Problem statement:
Copy out all of the records, substituting "species name" for every occurrence of "scientific name" and leaving everything else unchanged.

Records to use:
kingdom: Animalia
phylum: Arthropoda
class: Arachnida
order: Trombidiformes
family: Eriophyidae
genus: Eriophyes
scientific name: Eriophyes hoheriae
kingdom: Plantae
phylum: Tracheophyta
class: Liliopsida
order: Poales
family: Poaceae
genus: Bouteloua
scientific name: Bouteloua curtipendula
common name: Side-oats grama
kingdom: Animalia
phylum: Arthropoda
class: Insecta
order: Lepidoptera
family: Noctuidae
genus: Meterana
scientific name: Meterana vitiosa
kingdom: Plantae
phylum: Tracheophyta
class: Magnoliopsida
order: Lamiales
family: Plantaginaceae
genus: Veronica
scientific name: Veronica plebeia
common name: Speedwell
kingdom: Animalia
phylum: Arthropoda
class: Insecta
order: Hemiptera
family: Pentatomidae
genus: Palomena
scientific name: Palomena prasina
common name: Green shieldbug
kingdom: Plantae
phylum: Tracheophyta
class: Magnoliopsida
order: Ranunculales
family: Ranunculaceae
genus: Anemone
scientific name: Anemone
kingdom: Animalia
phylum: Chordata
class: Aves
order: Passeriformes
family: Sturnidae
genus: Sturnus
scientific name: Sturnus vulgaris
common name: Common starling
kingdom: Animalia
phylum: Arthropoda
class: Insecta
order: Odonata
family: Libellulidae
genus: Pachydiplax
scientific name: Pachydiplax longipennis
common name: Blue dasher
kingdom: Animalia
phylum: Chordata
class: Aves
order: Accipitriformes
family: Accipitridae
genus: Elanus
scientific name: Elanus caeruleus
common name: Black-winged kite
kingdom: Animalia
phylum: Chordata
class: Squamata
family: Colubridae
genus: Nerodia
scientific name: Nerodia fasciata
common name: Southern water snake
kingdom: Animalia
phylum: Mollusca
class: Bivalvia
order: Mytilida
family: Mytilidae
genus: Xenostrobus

Response to this task:
kingdom: Animalia
phylum: Arthropoda
class: Arachnida
order: Trombidiformes
family: Eriophyidae
genus: Eriophyes
species name: Eriophyes hoheriae
kingdom: Plantae
phylum: Tracheophyta
class: Liliopsida
order: Poales
family: Poaceae
genus: Bouteloua
species name: Bouteloua curtipendula
common name: Side-oats grama
kingdom: Animalia
phylum: Arthropoda
class: Insecta
order: Lepidoptera
family: Noctuidae
genus: Meterana
species name: Meterana vitiosa
kingdom: Plantae
phylum: Tracheophyta
class: Magnoliopsida
order: Lamiales
family: Plantaginaceae
genus: Veronica
species name: Veronica plebeia
common name: Speedwell
kingdom: Animalia
phylum: Arthropoda
class: Insecta
order: Hemiptera
family: Pentatomidae
genus: Palomena
species name: Palomena prasina
common name: Green shieldbug
kingdom: Plantae
phylum: Tracheophyta
class: Magnoliopsida
order: Ranunculales
family: Ranunculaceae
genus: Anemone
species name: Anemone
kingdom: Animalia
phylum: Chordata
class: Aves
order: Passeriformes
family: Sturnidae
genus: Sturnus
species name: Sturnus vulgaris
common name: Common starling
kingdom: Animalia
phylum: Arthropoda
class: Insecta
order: Odonata
family: Libellulidae
genus: Pachydiplax
species name: Pachydiplax longipennis
common name: Blue dasher
kingdom: Animalia
phylum: Chordata
class: Aves
order: Accipitriformes
family: Accipitridae
genus: Elanus
species name: Elanus caeruleus
common name: Black-winged kite
kingdom: Animalia
phylum: Chordata
class: Squamata
family: Colubridae
genus: Nerodia
species name: Nerodia fasciata
common name: Southern water snake
kingdom: Animalia
phylum: Mollusca
class: Bivalvia
order: Mytilida
family: Mytilidae
genus: Xenostrobus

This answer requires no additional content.